Denis Baupin avance l’idée que « l’homo ecologicus » est un politique mieux équipé que les autres dans cette époque si particulière, parce qu’il est mu par une conviction à large champ philosophique, géographique et temporel (la vie sur l’ensemble de la planète et pour les générations futures), et par la nécessité impérieuse d’agir : le temps qui passe sans rien faire aggrave la crise. Vision et pragmatisme, donc : voilà quelle serait la valeur ajoutée des écologistes en politique.
Valorisant discrètement son bilan et postulant à une circonscription législative gagnable en 2012, Denis Baupin déroule ses convictions en forme de programme : mutation industrielle et énergétique, révolution vers une économie durable, promotion d’un humanisme dépouillé de la surconsommation, vision planétaire de la solidarité et de la justice, stratégie de transition pour la société… Il y faudra du « courage »… et des discours moins anxiogènes, reconnaît l’auteur, car ceux-ci sont en partie responsables d’une séduction limitée de l’écologie politique sur l’électorat.

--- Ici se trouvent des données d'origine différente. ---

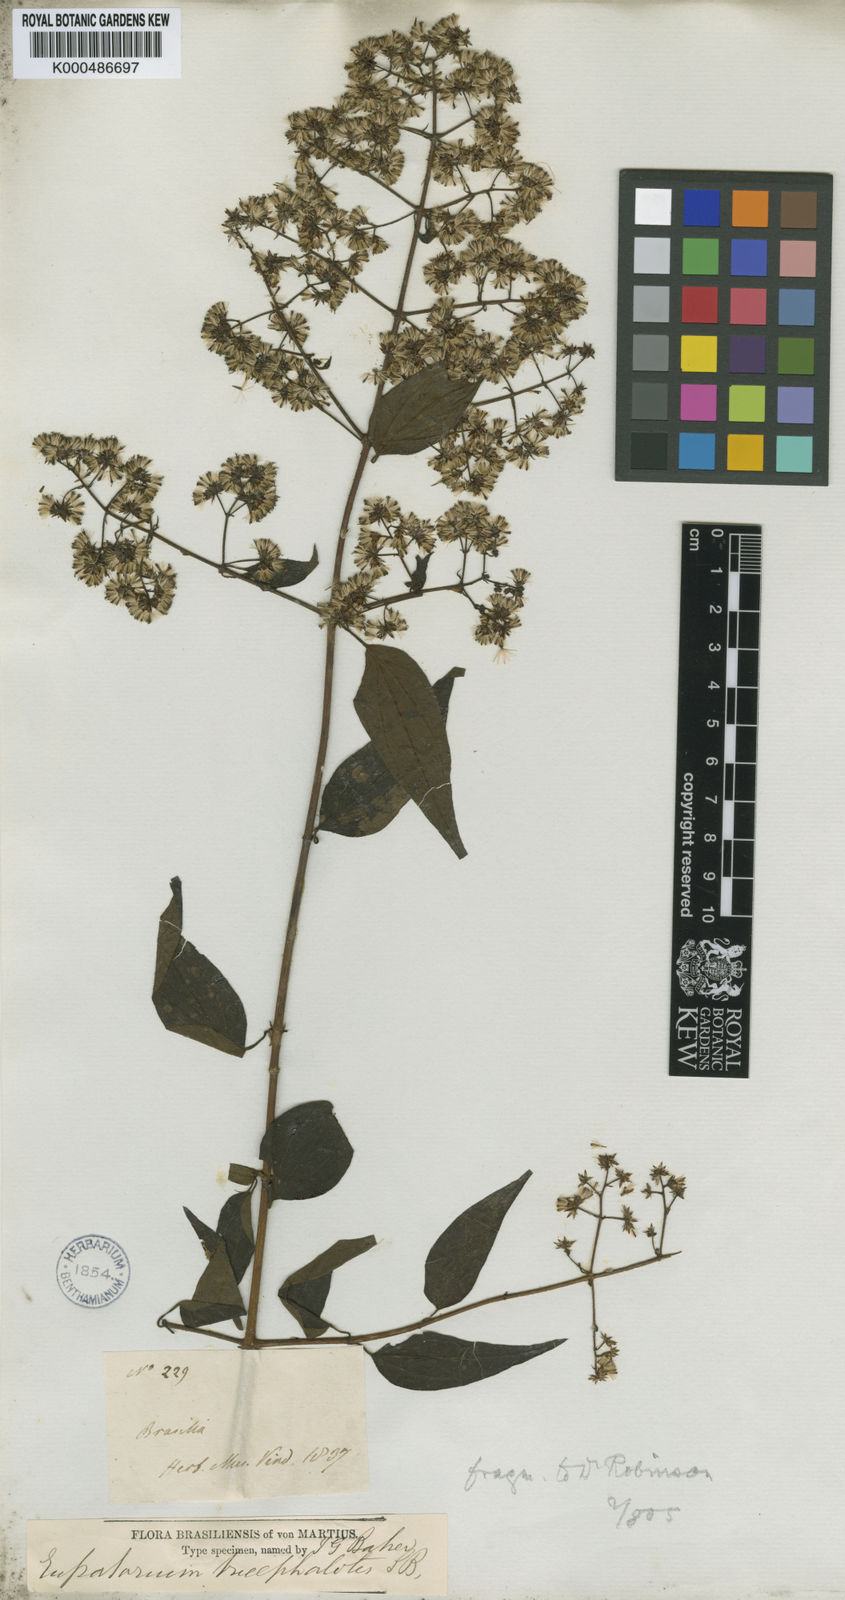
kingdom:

Wilfrid Séjeau et son complice Erwan Lecœur ne le contrediraient pas, eux qui se sont essayés à une pédagogie accessible en prenant au mot la politologie de comptoir qui accable les écolos « dans les dîners du samedi soir [^5] » : « L’écologie, ça ne devrait pas être de la politique » ; « En fait, vous êtes de gauche… » ; « Vous n’avez pas de programme économique et social, vous n’êtes pas crédibles » ; « Ça ne sert à rien de voter pour vous, vous ne serez jamais au pouvoir » … Les réponses sont détendues, voire défoulées, mais tout à fait solides. Ça tient dans la poche, pour réviser en cuisine avant l’apothéose lâchée au dessert par la tête à claques de service : « De toute façon, tout ça c’est de la connerie ! »
[^2]: Des écologistes en politique, Lignes de repère, 225 p., 18 euros.
[^3]: (2) Notamment Qu’est-ce que l’écologie politique ?, La Découverte, 1999.
[^4]: La planète brûle, où sont les politiques ?, Hoëbeke, 300 p., 19,50 euros.
[^5]: Petit Bréviaire écolo, Les Petits matins, 160 p., 6 euros.